彼の住んでいたイースト・ロンドンはタワー・ハムレッツという場所は、インド、パキスタン、バングラディシュ系の人間が犇めくコミュニティのある、曰く子供は「モスクから流れる音楽を聴きながら育つ」ようなところで、インド人であった彼の祖母の影響で「サンライズ・ラジオ」というインドのラジオ・ステーションから流れてくる音楽によく耳を傾けていたという。そうなると彼が「Quitters  Raga」、或いはアルバム・リリース後にドロップされた「You」 EPに於いてエスニック対する傾倒が見られるのもさもありなん、である。



 彼のオフィシャルな肩書きは「UKはイースト・ロンドンのダブステップのプロデューサー/リミキサー」で、クリエイション・レコーズのスタッフでもあったマーク・ボーウェル、ディック・グリーンが00年に設立し、現在はハー・スペース・ホリデイ、エスパーズ、ビート・コーストらを従えるUKの名門インディ・レーベル、ウィチタ(Wichita)がマネジメントをとっている。
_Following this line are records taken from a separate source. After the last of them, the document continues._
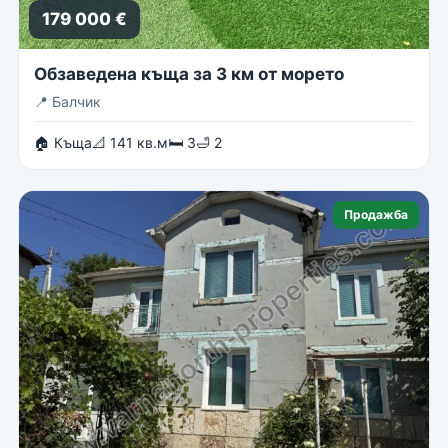
179 000 €
Обзаведена къща за 3 км от морето
📍
Балчик
🏠 Къща
📐 141 кв.м
🛏 3
🛁 2
Продажба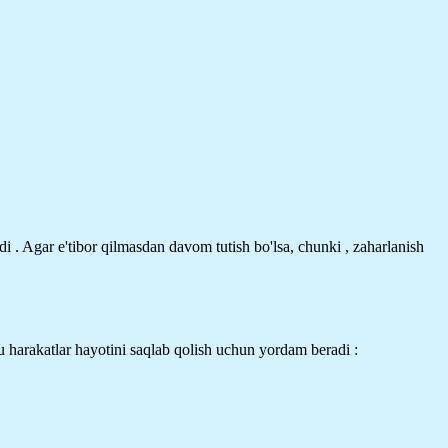
di . Agar e'tibor qilmasdan davom tutish bo'lsa, chunki , zaharlanish
bu harakatlar hayotini saqlab qolish uchun yordam beradi :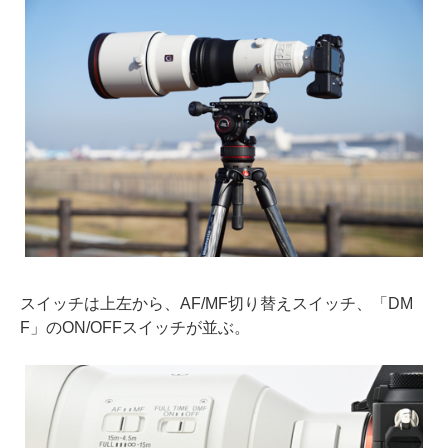
スイッチは上左から、AF/MF切り替えスイッチ、「DM
F」のON/OFFスイッチが並ぶ。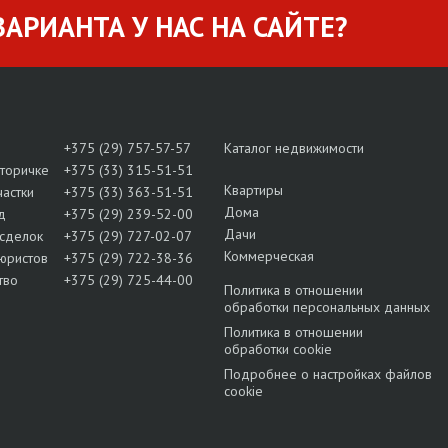
АРИАНТА У НАС НА САЙТЕ?
+375 (29) 757-57-57
Каталог недвижимости
вторичке
+375 (33) 315-51-51
Квартиры
частки
+375 (33) 363-51-51
Дома
д
+375 (29) 239-52-00
Дачи
сделок
+375 (29) 727-02-07
Коммерческая
юристов
+375 (29) 722-38-36
тво
+375 (29) 725-44-00
Политика в отношении
обработки персональных данных
Политика в отношении
обработки cookie
Подробнее о настройках файлов
cookie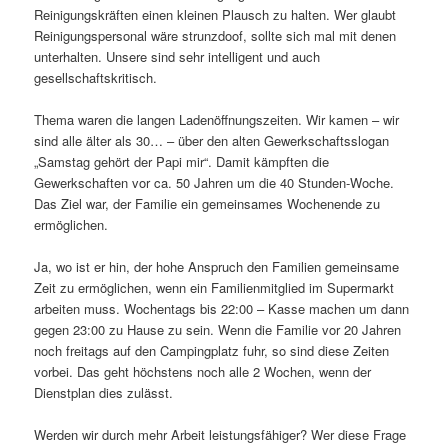
Reinigungskräften einen kleinen Plausch zu halten. Wer glaubt
Reinigungspersonal wäre strunzdoof, sollte sich mal mit denen
unterhalten. Unsere sind sehr intelligent und auch
gesellschaftskritisch.
Thema waren die langen Ladenöffnungszeiten. Wir kamen – wir
sind alle älter als 30… – über den alten Gewerkschaftsslogan
„Samstag gehört der Papi mir“. Damit kämpften die
Gewerkschaften vor ca. 50 Jahren um die 40 Stunden-Woche.
Das Ziel war, der Familie ein gemeinsames Wochenende zu
ermöglichen.
Ja, wo ist er hin, der hohe Anspruch den Familien gemeinsame
Zeit zu ermöglichen, wenn ein Familienmitglied im Supermarkt
arbeiten muss. Wochentags bis 22:00 – Kasse machen um dann
gegen 23:00 zu Hause zu sein. Wenn die Familie vor 20 Jahren
noch freitags auf den Campingplatz fuhr, so sind diese Zeiten
vorbei. Das geht höchstens noch alle 2 Wochen, wenn der
Dienstplan dies zulässt.
Werden wir durch mehr Arbeit leistungsfähiger? Wer diese Frage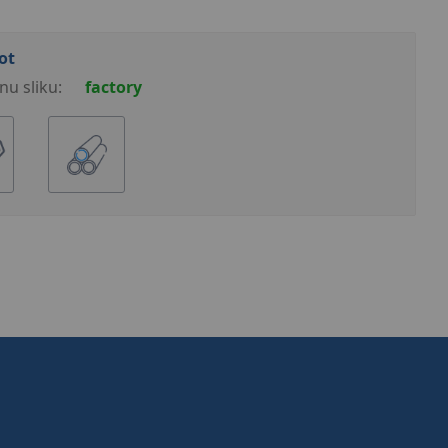
ot
nu sliku:
factory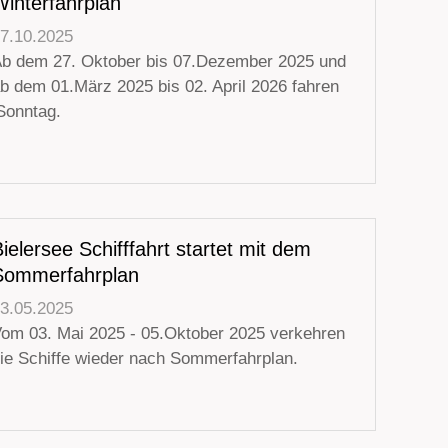
Winterfahrplan
7.10.2025
b dem 27. Oktober bis 07.Dezember 2025 und
b dem 01.März 2025 bis 02. April 2026 fahren
 Sonntag.
ielersee Schifffahrt startet mit dem
Sommerfahrplan
3.05.2025
om 03. Mai 2025 - 05.Oktober 2025 verkehren
ie Schiffe wieder nach Sommerfahrplan.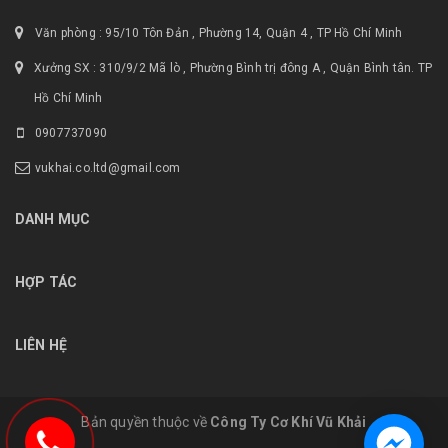
Văn phòng : 95/10 Tôn Đản , Phường 14, Quận 4 , TP Hồ Chí Minh
Xưởng SX : 310/9/2 Mã lò , Phường Bình trị đông A , Quận Bình tân. TP
Hồ Chí Minh
0907737090
vukhai.co.ltd@gmail.com
DANH MỤC
HỢP TÁC
LIÊN HỆ
Bản quyền thuộc về
Công Ty Cơ Khí Vũ Khải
レーベル・メイトであるシミアン・モバイル・ディスコやブロック・パーティー、またはリトル・ブーツのリミックス・ワークで先に、プロデューサーとしての彼の名前を耳にした方も多いかもしれない。ただし「ダブステップのプロデューサー」という括りは彼の目は懐疑的に映るようだ。確かに、彼の持ち合わせるジャジー・ヒップホップ、オピエイト(Opiate)然としたアブストラクトなビート、メロディックにシンコペイトしたリズムとそれに合わさる東洋的なエキゾチズムは、その「複雑」性からして、既存の「ダブステップ」なる概念とは素朴に重ねることが出来ない。例えば新気鋭のダブステップ勢として同列に語られることの多いパンクス・サウンドチェック、ヘッドマン、ラスコ、デッド・フェーダー等を見ていると一目瞭然だが、カラーの全く違う彼らの場合、「ダブステップ」は異なるジャンルをミックスしていくためのプラットフォームに過ぎないのかもしれない。

 ダブステップのセカンド・フェイズに位置付くポップなトラック・メイキング、メロディックでシンコペーションの強調された変則的なリズム、ミニマルで、センチメンタルなアプローチに、フォー・テット、サーレム(salem)的インディー・エレクトロ、クリス・クラーク、リチャード・D・ジェイムズの繊細なテクスチャ、或いは美しいアンビエント。ノー・フューチャー(NO FUTURE)一派としてテクノ・ユニットであるサブヘッド(subhead)の一人でもあった彼は、相方フィル・ウェルズの死をきっかけに、「自信はなかったけど、もう少し音楽をやってみようと思った」という。「音楽は僕の憂鬱な気分を揚げてくれるから、だから音楽を作ってるんだ(Hard To Explain/ 28 Feb,10)」。

 「チルアウト」や「センチメンタル」といったアティチュードを通底して持ちつつ09年後半以降、US,UKインディー界を湧かせている彼らについては、既に水面下での遣り取りはあったものの、それは言わば噴火寸前の活火山のようなもので、明らかな熱量を帯びておきながらも広く伝搬されることはなく、一部のインディ・ファンの間で沸騰していただけだった。それが『Companion』を始め10年代にリリースされたアルバム群によって愈よ、顕現化されてきたように思う。

 そもそもわたしは「ニュー・レイヴ」、「ニュー・エキセントリック」といった一連のムーヴメントには全く「乗れ」なかった。アフロ(ビート)への傾倒やら、シンセサイザーをフィーチャーしたハイトーンで無機質な音楽はどうも「祭り」の「喧噪」のようで、カラフルな衣装を身に纏って無邪気に踊(っていたと思われ)るキッズ達を傍観していたら、多文化主義の孕む強烈なリジェクトといえばイスラム系の女性が信仰を「露」にすることを「マス」に認可されなかったことが記憶に新しいが、アフロビート、若しくはハイライフを語るにつけ、その独特の「昏さ」ばかりが見えてきてしまって、過剰なセンチメンタリズムに浸ることの方が多かったからだ。宗教的・歴史的側面を引用するまでもなく例えば、「愛する人が欲しかったら、クラブに行けば良いかもね。でも君は踊ることが出来なくて倦んでしまうだろう。そして家に帰って、泣きたくなるんだよ」と歌ったモリッシー宜しく、「祭り」は楽しいばかりのものでは本質的にはない。

 先に挙げたムーヴメントを「パーティーの喧噪」と記述したが、だから「パーティー」の後に「チルアウト」というタームが来たのも当然の流れであるように感じるし、踊り疲れて捌けていく客の波を縫ってDJブースのセンターに付くわたしは俄然、元気になる。「音楽体験は本来、個人的なもの」なのだ。因みに、先に引用したスミスの「ハウ・スーン・イズ・ナウ?」ではこう続く-「今っていつだい?いつになったら僕は、人から愛されるっていうんだい?」。

 「そんな瞬間」は多分訪れないからして、「個人的な動機」を胸に「不可能」性に着いて踊るのは、私は悪くないと思っている。